Yes, you read that right, NO managers.
Each individual has a personal mission statement, and understands how they contribute to the success of the overall mission. The article discusses how each individual is responsible for acquiring the training, skills and supplies they need to accomplish their mission. Of course, many of you, like me, probably immediately applied it to your own working situation. Perhaps you had a slight grin, thinking about firing your manager, or perhaps you got tense, as you yourself are a manager!
This got me thinking about the greater context of China. Could organizations, especially with “needy” generations like the children of the 80s and 90s begin to use this method, and if not, how long before they could? A year, ten years, never?
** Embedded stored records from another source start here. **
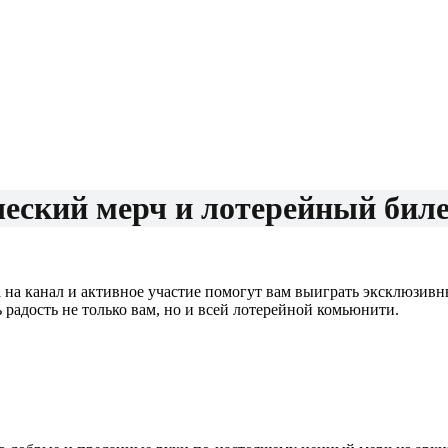
ческий мерч и лотерейный биле
а на канал и активное участие помогут вам выиграть эксклюзивн
радость не только вам, но и всей лотерейной комьюнити.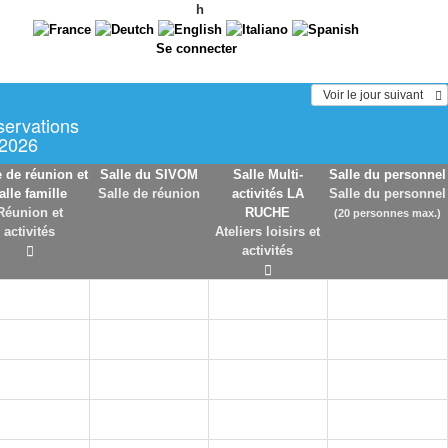
h
Se connecter
  Voir le jour suivant    
servations
 2026
e de réunion et
Salle du SIVOM
Salle Multi-
Salle du personnel
alle famille
Salle de réunion
activités LA
Salle du personnel
Réunion et
RUCHE
(20 personnes max.)
activités
Ateliers loisirs et
activités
A similar methodology to that of Morning Star’s can be seen in parenting. Parents researching child rearing and psychology have probably come across the “Ferber” method of child rearing. The idea is that you let a newborn child cry until it cries itself to sleep. This way, it will learn t be self sufficient, and not cry every time it wants attention. Of course this requires the compliance of both parents, (and sometimes grandparents), which is easier said than done. Tolerating a crying child is a parent’s choice, and as my mother always reminded me “You don’t get to choose your parents!”. However, we do choose the organisations where we work.
Returning to the original topic, could you imagine your organisation without managers? Wouldn’t this be the perfect remedy for the employees of these needy generations. Would removing any support network, or forcing them to access it themselves, push them to be better employees? Would they stop crying…eventually? Or would they find a new organisation?
It’s always nice to step back from our day-to-day efforts and think about what it is we are trying to achieve. Have we been approaching our problems all wrong? Are we preventing growth, from providing too much guidance and direction? Would a world without managers be liberating?